Thursday 10 December 2009

The Matrix

'The Matrix' (1999, dir. Larry and Andy Wachowski) was where the term 'Bullet time' was really made famous and where the way the concept was significantly developed.
'The Matrix' is a 1999 science fiction-action film starring Keanu Reeves, Lawrence Fishburne, Carrie-anne Moss, Joe Pantoliano and Hugo Weaving. It was released on March 31, 1999 in the USA and was the first installment in a very succesfull trilogy. It was Distrubted by Warner Bros and made a Gross Revenue 0f $463,517,383 from a Budget of $65million.

Plot Summary:

Thomas A. Anderson is a man living to lives, by day a boring computer techie and by night a computer hacker known as Neo. Neo had always questioned his own reality however the truth was far beyond his imagination. He then learns that he is being tracked by the police and is then contacted by a legendary hacker known a Morpheus, eho then awakens him to the real world.

Visual Effects

The Visual Effect Supervisor of 'the Matrix' was John Gaeta, who started the Research and testing for the film in 1996, while also working on the film 'What Dreams may come'(1998) which won an Oscar for it's visual effects.

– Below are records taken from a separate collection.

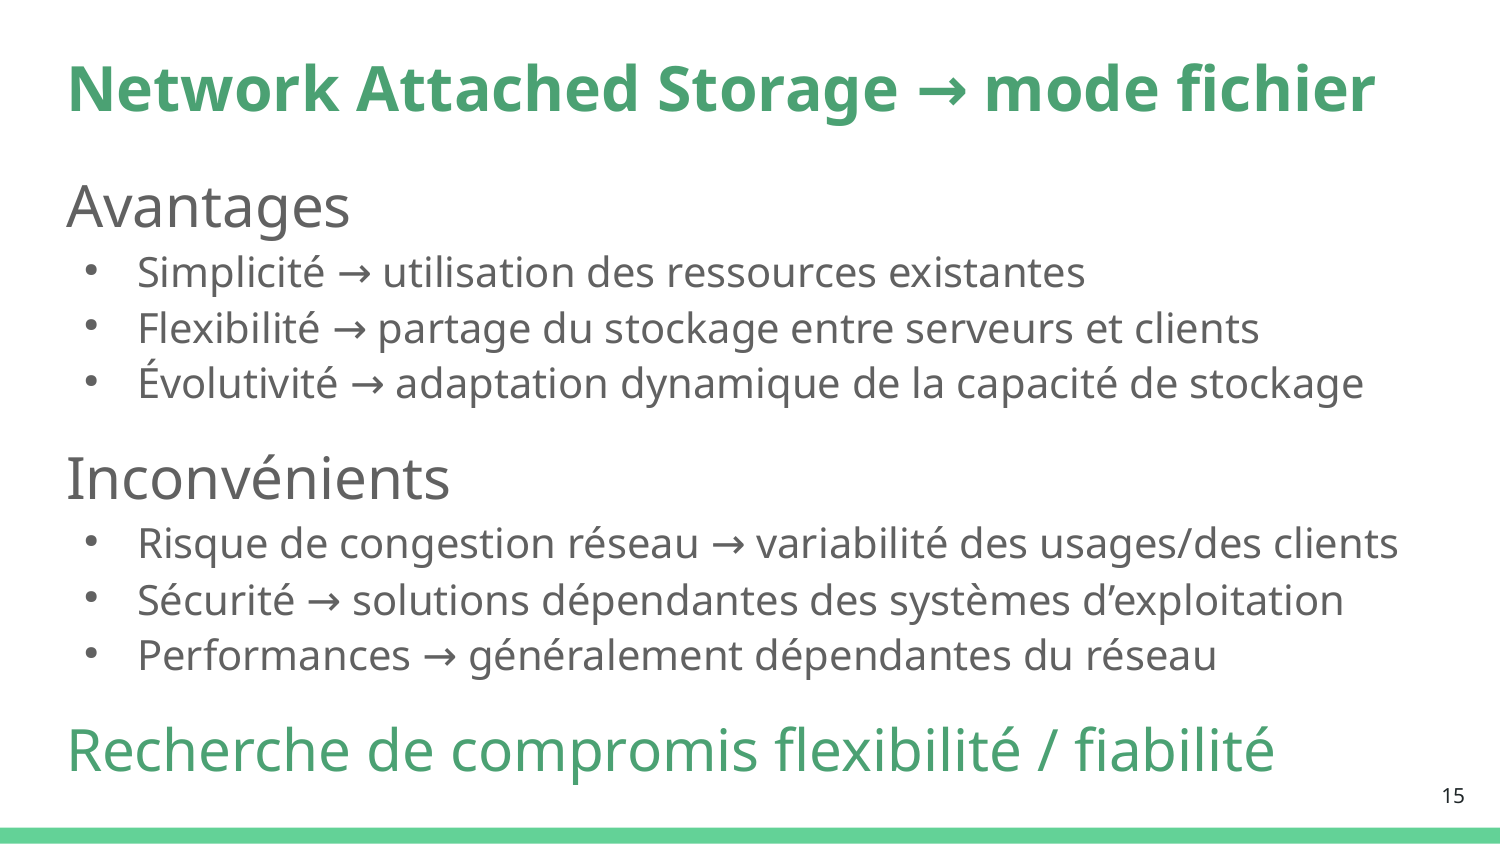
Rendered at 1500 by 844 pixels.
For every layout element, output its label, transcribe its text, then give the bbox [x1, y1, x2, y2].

slide_number <numéro> [1389, 764, 1480, 830]
list Avantages Simplicité → utilisation des ressources existantes Flexibilité → partage du stockage entre serveurs et clients Évolutivité → adaptation dynamique de la capacité de stockage Inconvénients Risque de congestion réseau → variabilité des usages/des clients Sécurité → solutions dépendantes des systèmes d’exploitation Performances → généralement dépendantes du réseau Recherche de compromis flexibilité / fiabilité [51, 144, 1449, 805]
title Network Attached Storage → mode fichier [51, 23, 1449, 117]
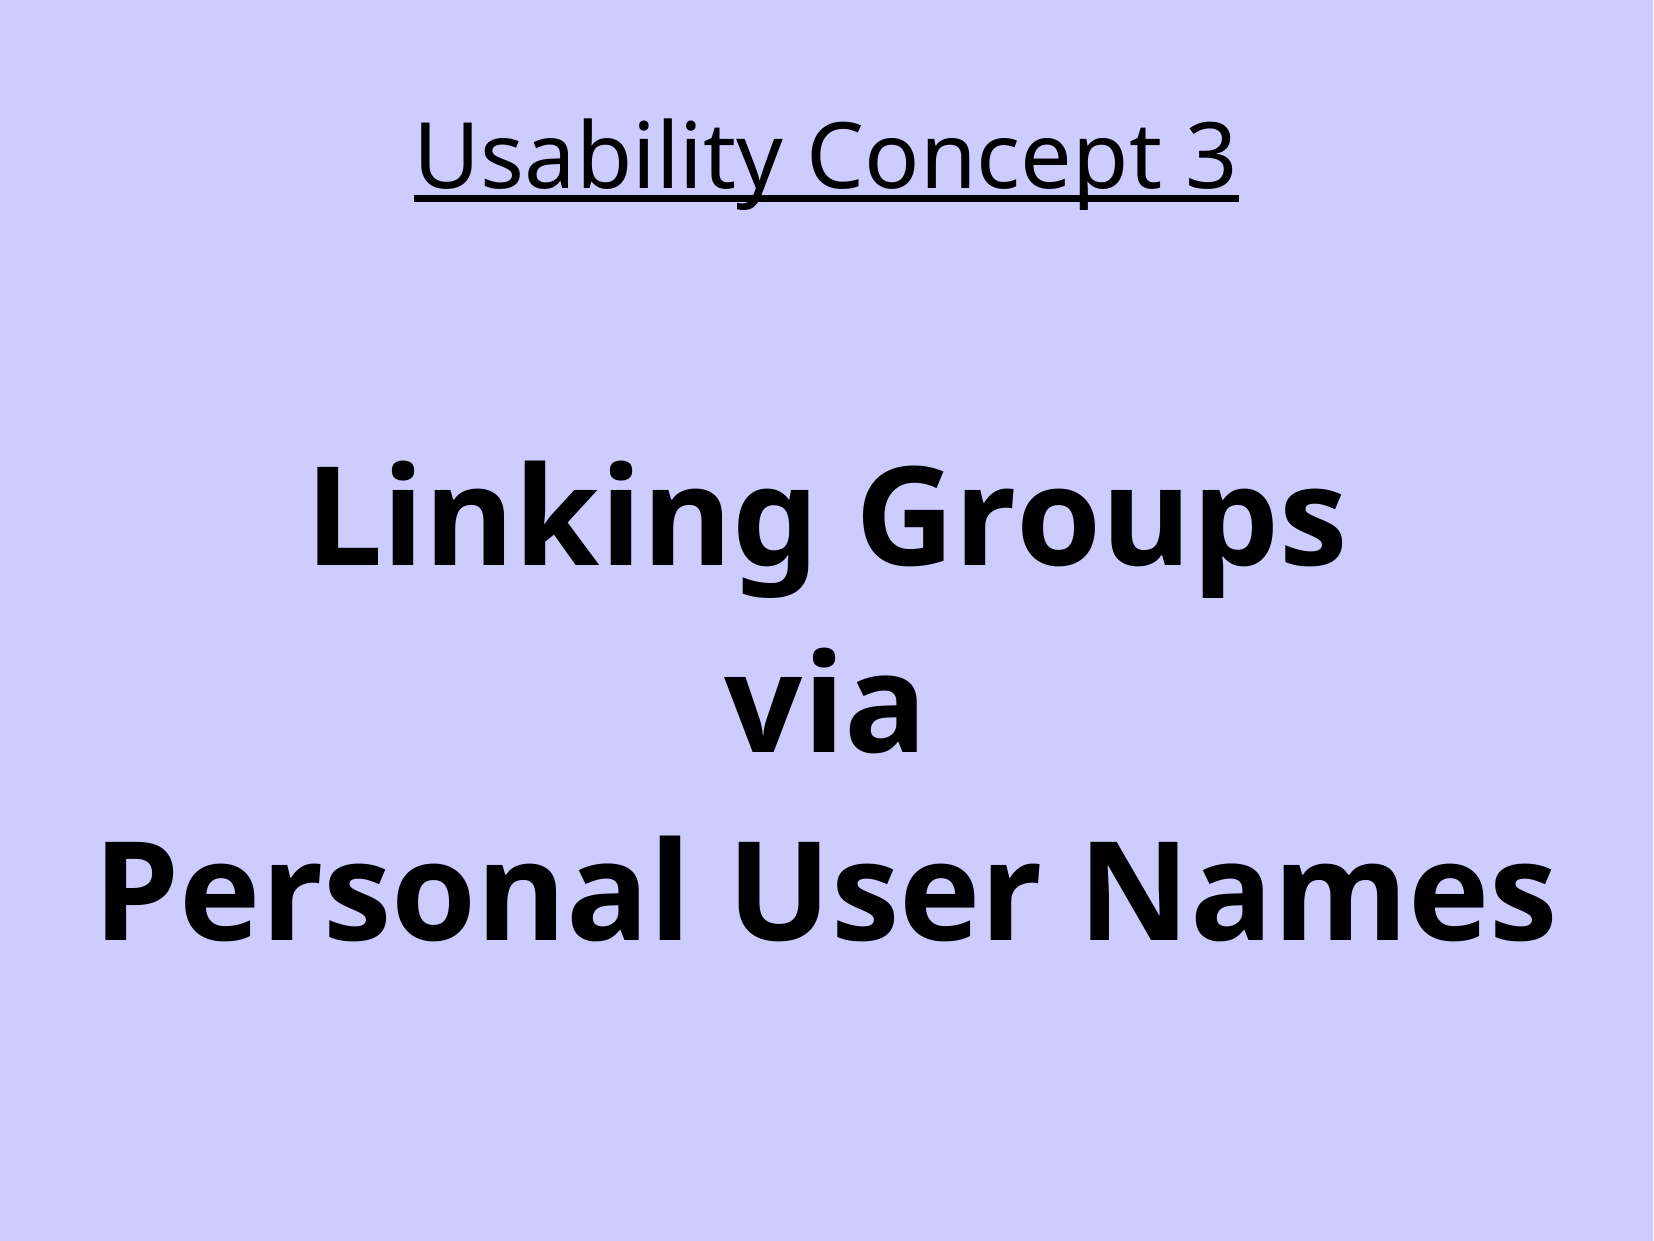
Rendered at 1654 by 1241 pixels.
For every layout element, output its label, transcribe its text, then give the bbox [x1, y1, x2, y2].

title Usability Concept 3 [82, 49, 1571, 257]
subtitle Linking Groups via Personal User Names [82, 297, 1571, 1102]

He Also won a BAFTA and an Academy Award for his work on the first Matrix film, along with various Visual effect Awards for the other films in the trilogy.
In 2000, after inital success of the original 'Matrix' film, Gaeta was asked to become the senior Visual effect Suppervisor on the remaining films in the trilogy, which were to all be filmed in a new multi-million, custom built, effects complex called ESC. The centerpieces to these films were to be terms coined by Gaeta, 'Virtual Cinematography' and Virtual effect'.These are basically umbrella terms for cinematographic techniques performed in a computer graphics enviroment.
In fully synthetic scenes of the Matrix sequels, all aspects including; principal actors, elaborate performances, dynamic events and scenery were all computer generated through a process of "image based" rendering technigues. This process is usually anologous with virtual reality and not film making.

Wednesday 2 December 2009

More History

There have been many times in history where the concept of bullet time has been used.

In the late 1960's the concept was used frequently in cel animation. For examle in the title sequence of 'Speed Racer', the character is seen jumping out his car, it then pauses and the view point pans round in a 90 degree arc around the subject.

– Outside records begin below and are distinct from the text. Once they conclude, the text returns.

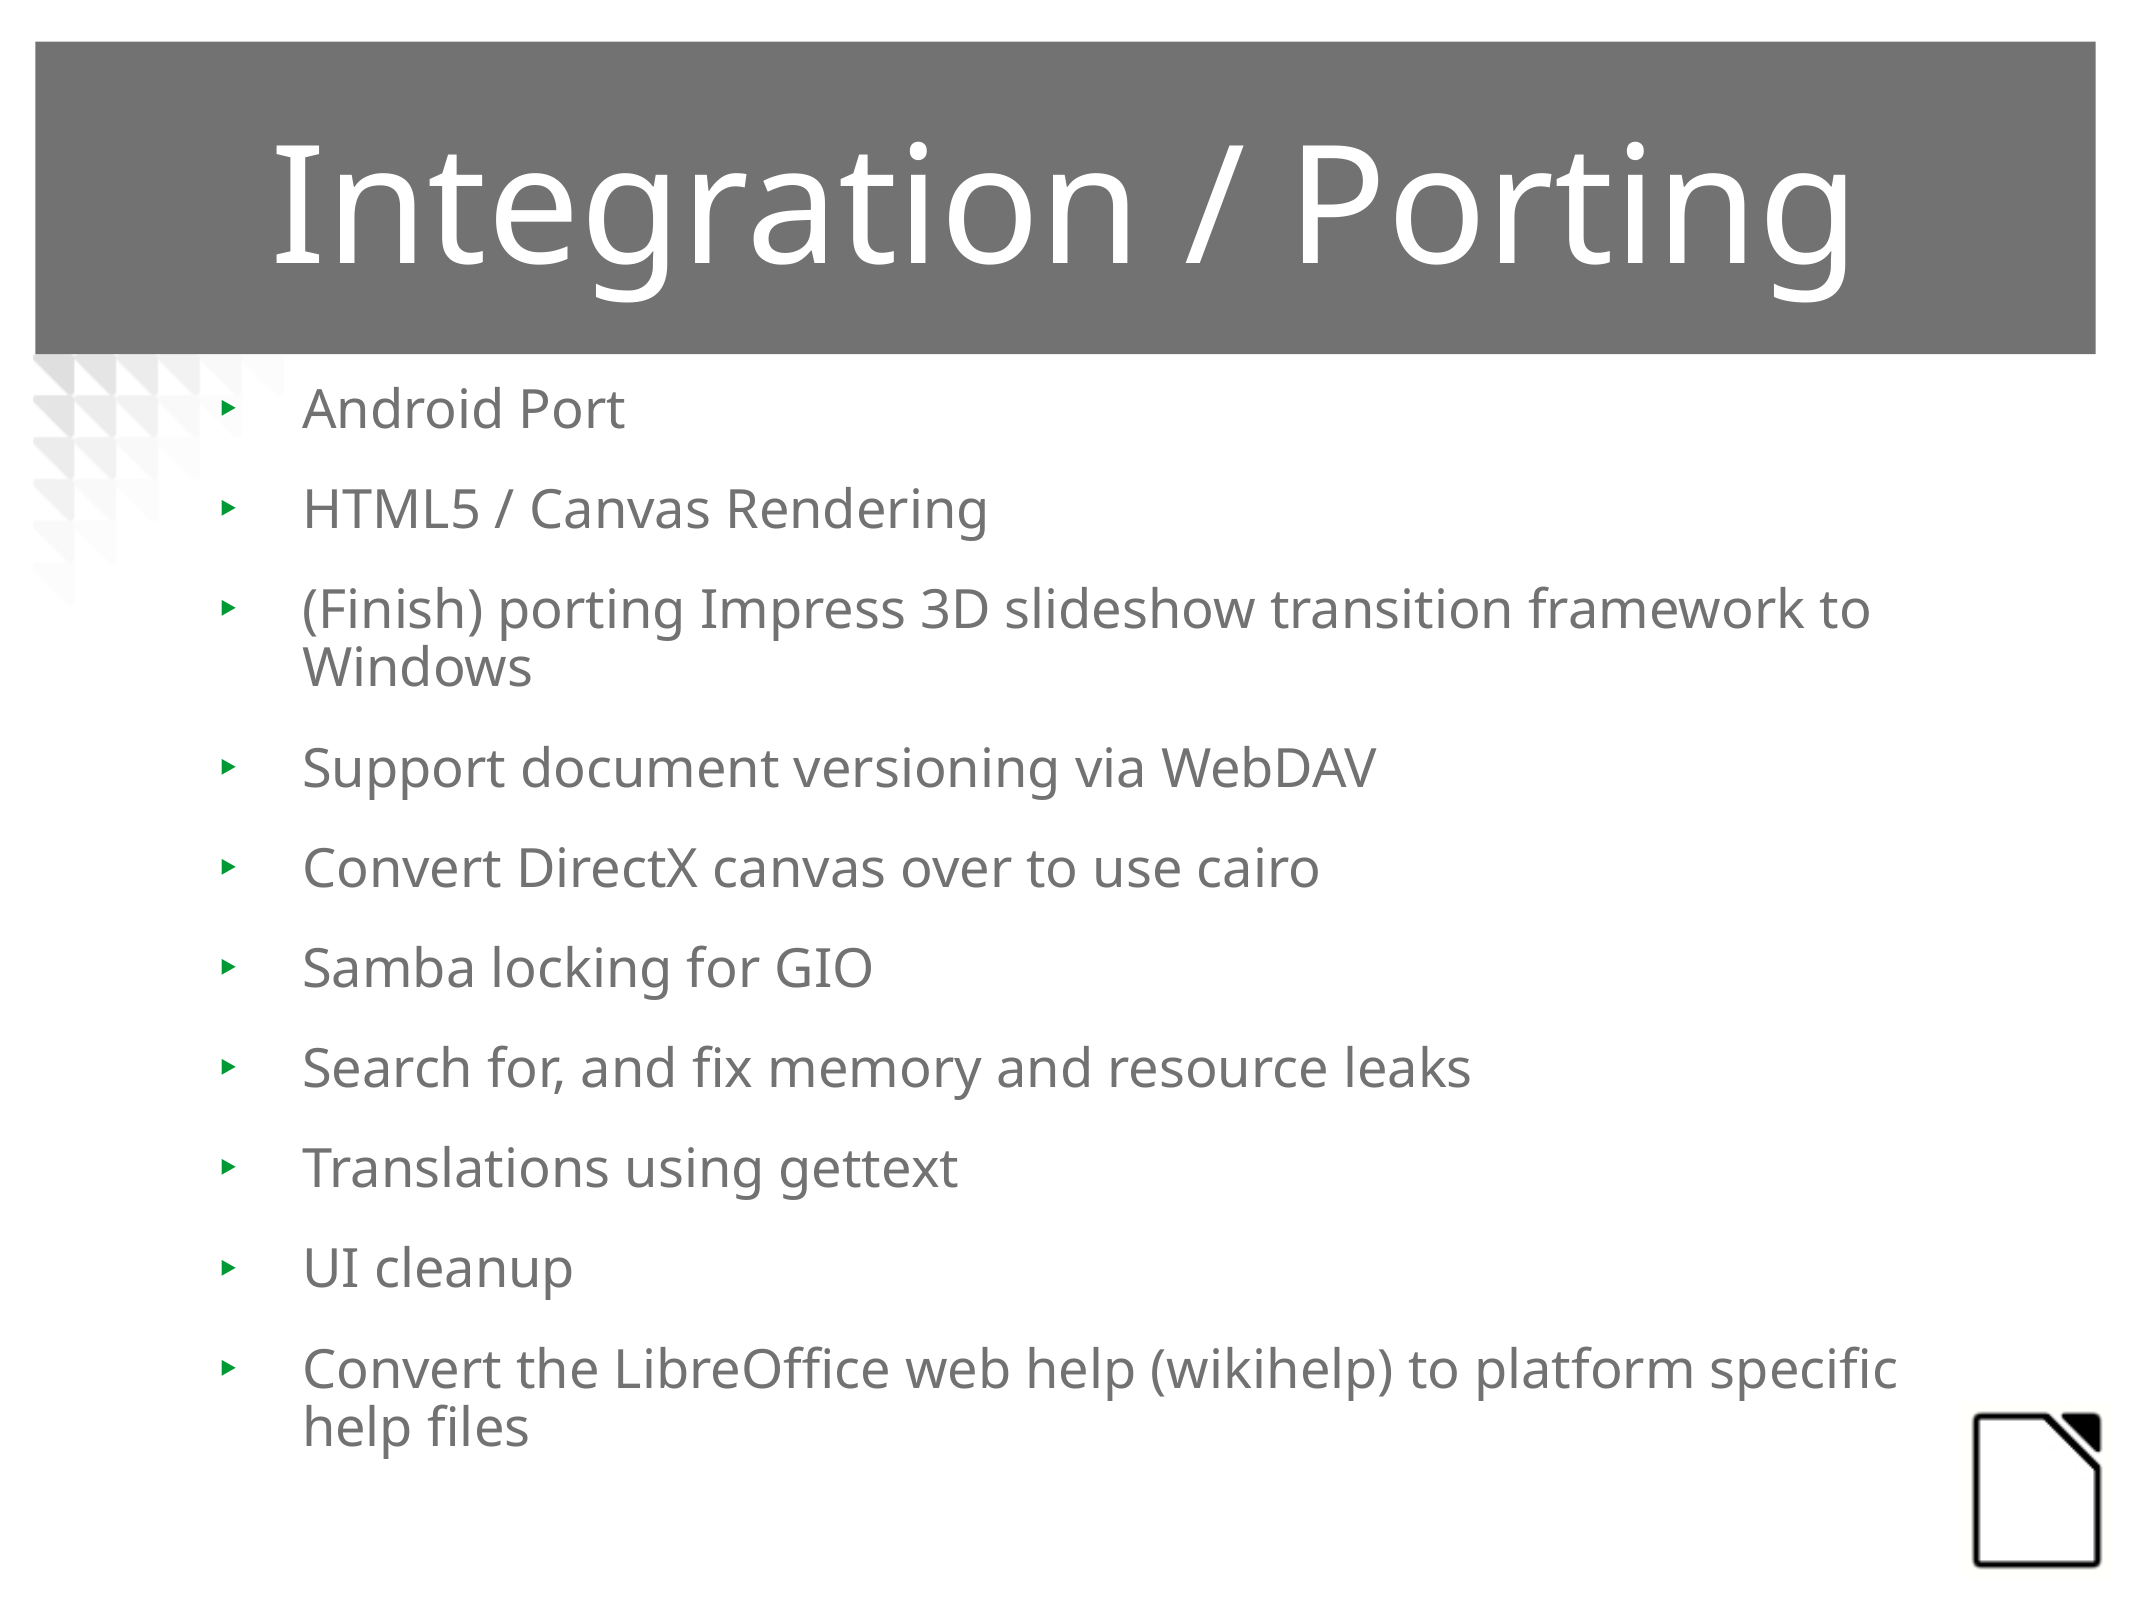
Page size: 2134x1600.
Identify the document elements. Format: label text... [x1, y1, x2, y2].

title Integration / Porting [35, 41, 2096, 355]
picture [1962, 1402, 2113, 1580]
picture [33, 354, 284, 605]
list Android Port HTML5 / Canvas Rendering (Finish) porting Impress 3D slideshow transition framework to Windows Support document versioning via WebDAV Convert DirectX canvas over to use cairo Samba locking for GIO Search for, and fix memory and resource leaks Translations using gettext UI cleanup Convert the LibreOffice web help (wikihelp) to platform specific help files [208, 362, 1925, 1478]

http://www.youtube.com/watch?v=_YTq7AJm_GI

The first music video to use the concept was 'Army of me' Bjork which was directed by Michel Gondry. It occurs 37secs into the music video and shows the girl driving the truck from dead on, the point of view changes profile shot via 90 degree arc around the subject.

http://www.youtube.com/watch?v=BeAZ9DQZFz8

Michel Gondry also used the concept the music video 'like a rolling stone' Rolling stones, here he has taken pictures from different POV's of the same subject frozen in time.